Nella beatificazione di Ariel Sharon alfiere della pace e della coesistenza pacifica, i coloni israeliani hanno dato, inconsapevolmente, un contributo decisivo manifestando il loro disprezzo per il premier che aveva ordinato di evacuare gli insediamenti ebraici costruiti nella Striscia di Gaza. In un seminario religioso, ad esempio, alcuni studenti non ha potuto nascondere la loro gioia per la morte di Sharon. «Abbiamo avuto un lungo e affascinante viaggio con lui nella lotta per creare insediamenti ma la ferita del disimpegno (da Gaza) continua a sanguinare », ha detto da parte sua Benny Katsover, un pioniere della colonizzazione. «La storia non dimenticherà i suoi crimini contro il popolo ebraico», ha detto un ex consigliere di Sharon, Yaakov Katz. Peggio ancora è stata la reazione di un altro colono Yehuda Glick che ha paragonato i sentimenti che prova per la morte di Sharon a quelli di «una ragazza che è stata violentata e alla quale chiedono di ricordare le buone azioni del suo violentatore».

Reazioni che aggiungono un mattone fondamentale per la revisione storica della figura di Sharon, volta a farne uomo politico saggio e moderato, separato totalmente dal comandante militare del massacro di Qibya e dal ministro della difesa coinvolto nella strage di 3 mila profughi palestinesi a Sabra e Shatila.
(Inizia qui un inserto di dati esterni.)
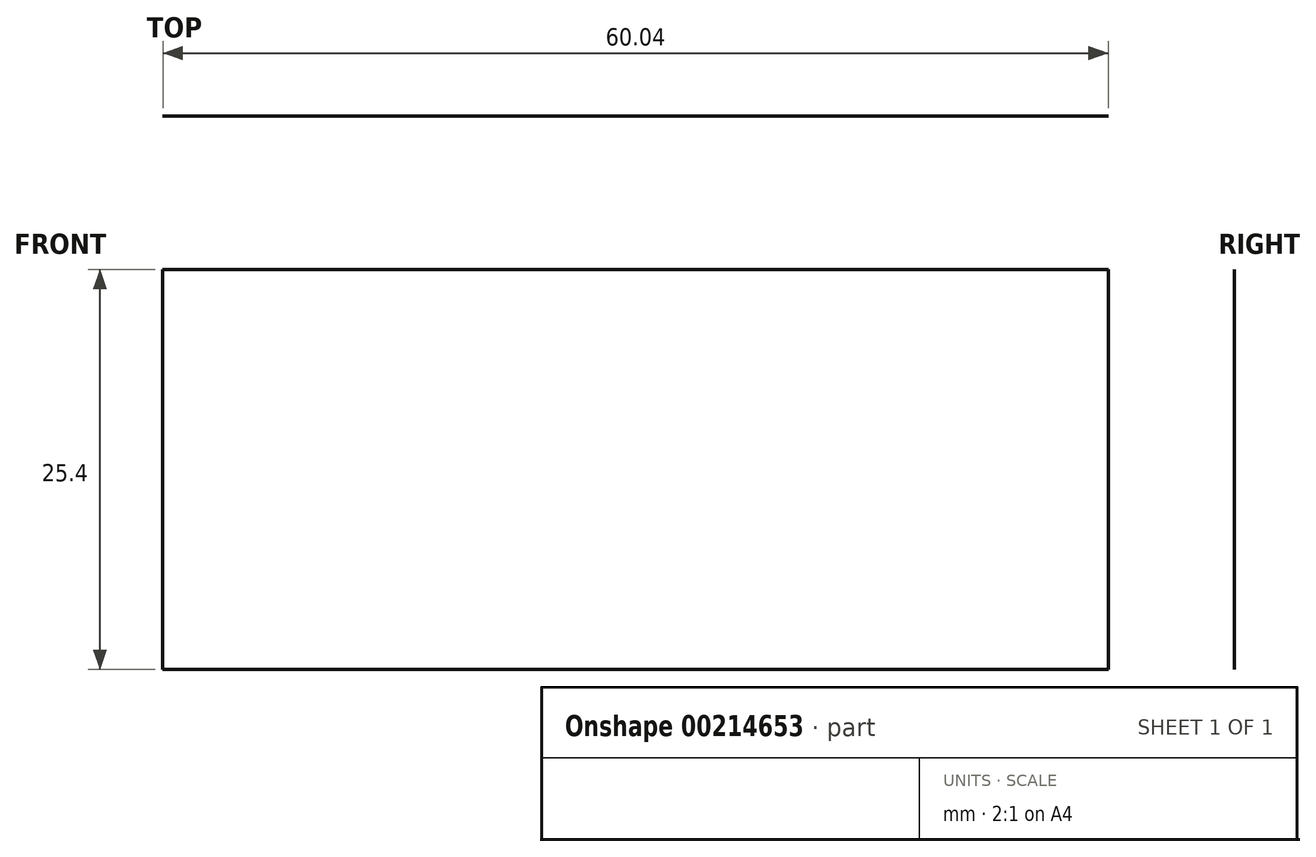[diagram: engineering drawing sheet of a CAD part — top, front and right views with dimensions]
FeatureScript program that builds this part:
annotation { "Feature Type Name" : "Feature", "Feature Type Description" : "" }
export const myFeature = defineFeature(function(context is Context, id is Id, definition is map)
    precondition{}
    {
        {
            var Q0;
            Q0=qCreatedBy(makeId("Top.planeOp"),FACE);
            var sketch = newSketch(context, id + "F0", { "sketchPlane" : qUnion([Q0])});
            skLineSegment(sketch, "E0.bottom", {"start": v(-64.12, 62.52) * mm, "end": v(-4.08, 62.52) * mm});
            skLineSegment(sketch, "E0.top", {"start": v(-64.12, -52.32) * mm, "end": v(-4.08, -52.32) * mm});
            skLineSegment(sketch, "E0.left", {"start": v(-64.12, 62.52) * mm, "end": v(-64.12, -52.32) * mm});
            skLineSegment(sketch, "E0.right", {"start": v(-4.08, 62.52) * mm, "end": v(-4.08, -52.32) * mm});
            skCircle(sketch, "E1", {"center": v(33.23, 35.12) * mm, "radius": 29.27 * mm});
            skSolve(sketch);
        }
        {
            var Q0;
            Q0=sQuery(id+"F0.wireOp",EDGE,"E0.bottom");
            extrude(context, id + "F1", {"bodyType" : ToolBodyType.SURFACE, "surfaceEntities" : qUnion([Q0]), "depth" : 25.4 * mm});
        }
    });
Un leader “pragmatico” contrapposto al premier attuale Benyamin Netanyahu, impegnato in una corsa forsennata alla colonizzazione della Cisgiordania e di Gerusalemme Est. In questo processo i palestinesi e i loro diritti non hanno posto e ruolo, ci fanno capire Biden e Blair. Devono saper attendere che, come per Sharon, anche Netanyahu diventi “saggio e moderato” e proceda a un “disimpegno”. La legalità internazionale può attendere. «Le impronte (di Sharon) sono impresse in ogni valle e in ogni collina. Ha coltivato la terra con la falce e l’ha difesa con la spada», ha detto ieri presidente israeliano Shimon Peres. I palestinesi lo sanno, l’hanno provato sulla loro pelle.